Шрифт:
Интервал:
Закладка:
«Прислушайся я тогда к голосу разума, — рассказывает Вадим, — я бы предложил ей избавиться от ребенка. Но при данных обстоятельствах, учитывая все те эмоции, что обычно сопровождают таинство появления на свет человека — даже если шансы на то, что она будет любить этого младенца равнялись один к тысяче, — я все-таки посоветовал ей рожать. Мы ездили с ней по городу часа полтора. Я убеждал ее, что если она не родит этого ребенка, то так до конца дней своих и не узнает, способна ли она на материнскую любовь или нет. По-моему, эта дискуссия, что имела место между мной и ею в машине, сделала свое дело, убедив ее оставить ребенка».
Правда, Брижит искала совета не только у одного Вадима. Столкнувшись со столь серьезной дилеммой, она обратилась за советом к Кристине Гуз-Реналь.
Женщины обсудили ситуацию, и Гуз-Реналь, которой также было известно о нежелании Брижит обременять себя детьми, предложила помочь ей с абортом. Во Франции аборт все еще оставался под запретом — кстати, такое положение сохранится еще десять лет, — однако те, кто был в состоянии заплатить за эту операцию, могли без труда договориться с врачами. Однако когда Гуз-Реналь и Брижит обратились к одному светилу французской гинекологии, который обычно с готовностью брался за подобные операции, тот ответил отказом якобы по медицинским показаниям. Клиника же в Швейцарии отказала Брижит на том основании, что она-де теперь слишком знаменита.

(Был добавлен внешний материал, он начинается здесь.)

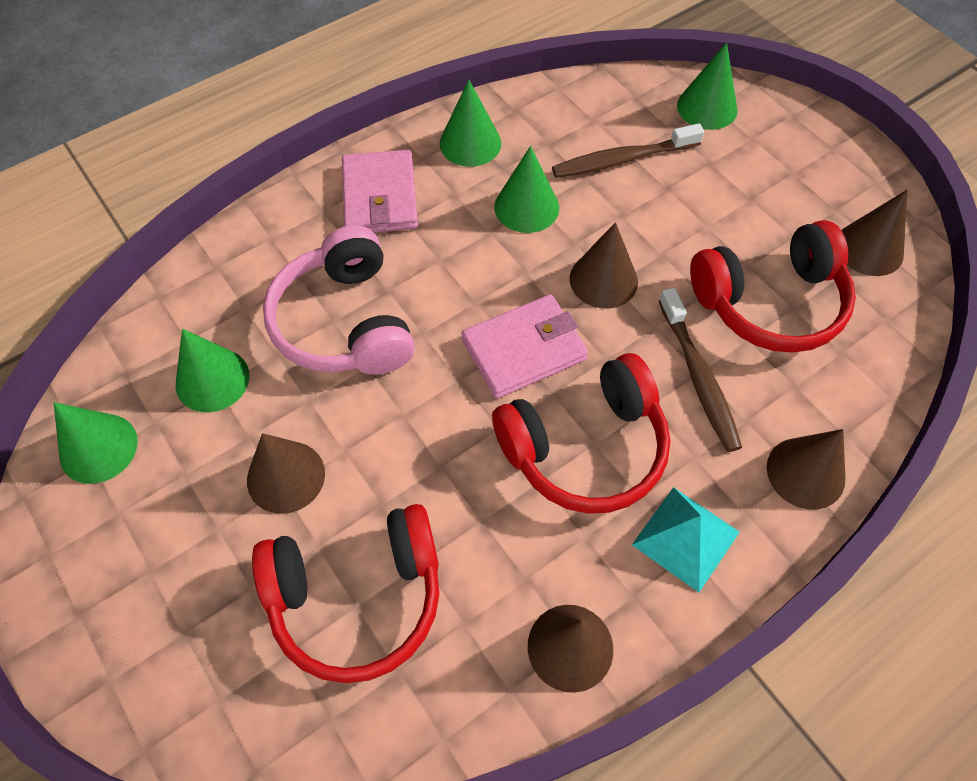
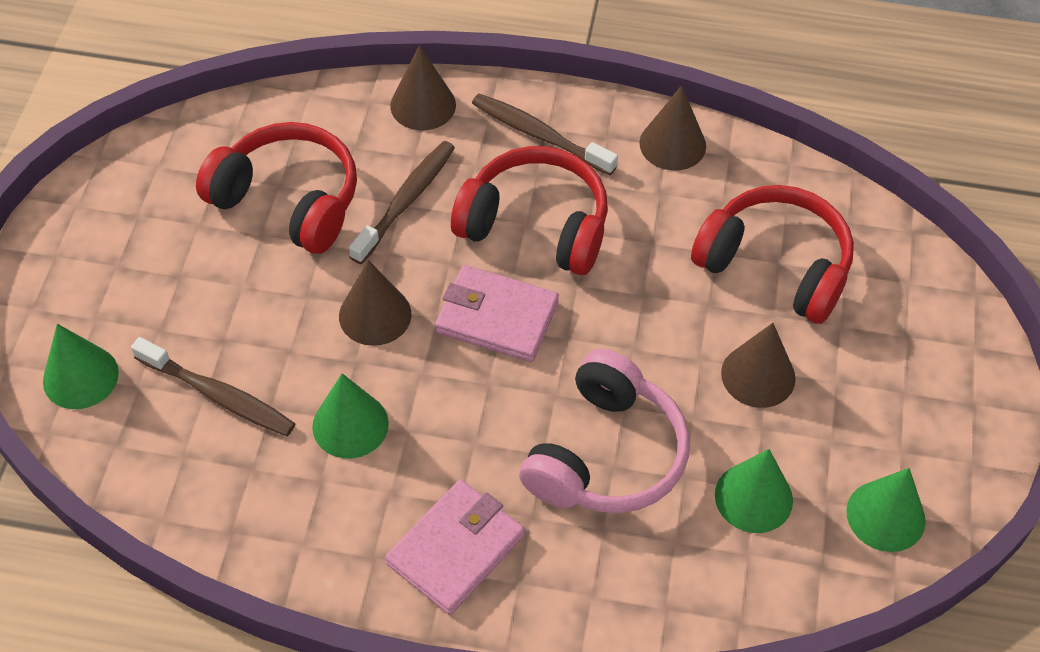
camera: 135 degrees left, 5 degrees down
(470, 143) = (315, 532): green cone -> none
(685, 538) = (540, 135): turquoise pyramid -> brown toothbrush
(869, 249) = (166, 172): brown cone -> none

Вот что говорит Гуз-Реналь: «Теперь Брижит ни за что не удалось бы прошмыгнуть в клинику, чтобы об этом не узнал всяк и каждый в радиусе сотни километров. И разумеется, никто из врачей, занятых в этом подпольном бизнесе, не желал «засветиться» в газетах».
Брижит поставила в известность Шарье, и тот потребовал, чтобы она сохранила ребенка. А еще, сказал он, им надо пожениться.
Не уверенная в себе, в страхе перед грядущим материнством, терзаемая сомнениями, сумеет ли она справиться с ребенком, Брижит тем не менее согласилась. Как бы там ни было, к этому времени в газеты уже просочилась весть о том, что она в положении. Прервать беременность на этой стадии было практически невозможно.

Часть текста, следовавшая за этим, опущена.